Also should point out (not surprising given the attach controller thing) this does not reproduce if you use a hostDir PV.
(In reply to Eric Paris from comment #13) > The key to reproducing under 3.3.1.5 is to make sure the node comes up with > > enable-controller-attach-detach: > - 'false' I can reproduce it with enable-controller-attach-detach: true, the key is probably to wait a lot before starting the node again, i.e. between steps 6 and 7. The pod should disappear from API server, "Terminating" is not enough. "oc delete pod testpod --grace-period=0" speeds things up.
Fix merged into OSE 3.3: https://github.com/openshift/ose/pull/480 The 3.3 branch of Origin has test failures, so we haven't merged there yet (but there is a PR here: https://github.com/openshift/origin/pull/12024). Additionally, we've validated that the bug doesn't exist in: OSE 3.1.x OSE 3.2.x OSE 3.3.x (fixed) OSE 3.4 QE please let me know when you've created a Test Case for this so we can validate.

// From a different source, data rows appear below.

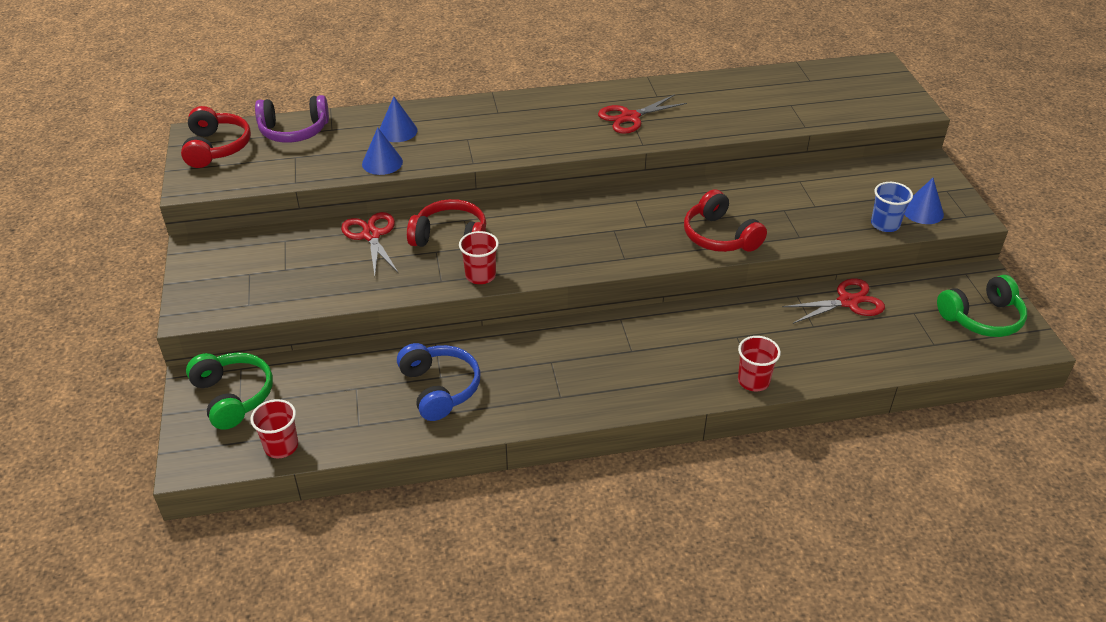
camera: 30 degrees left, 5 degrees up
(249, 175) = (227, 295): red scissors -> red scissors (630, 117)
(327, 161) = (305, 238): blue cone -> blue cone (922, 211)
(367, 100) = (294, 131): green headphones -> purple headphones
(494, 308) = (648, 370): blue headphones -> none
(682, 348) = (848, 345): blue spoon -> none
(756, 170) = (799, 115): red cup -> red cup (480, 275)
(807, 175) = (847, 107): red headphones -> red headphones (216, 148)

Verified on openshift v3.3.1.7 kubernetes v1.3.0+52492b4 etcd 2.3.0+git Confirmed this data deletion issue is fixed. Also tested this does not exist in 3.1, 3.2 and 3.4
Since the problem described in this bug report should be resolved in a recent advisory, it has been closed with a resolution of ERRATA. For information on the advisory, and where to find the updated files, follow the link below. If the solution does not work for you, open a new bug report. https://access.redhat.com/errata/RHSA-2016:2915
*** Bug 1427536 has been marked as a duplicate of this bug. ***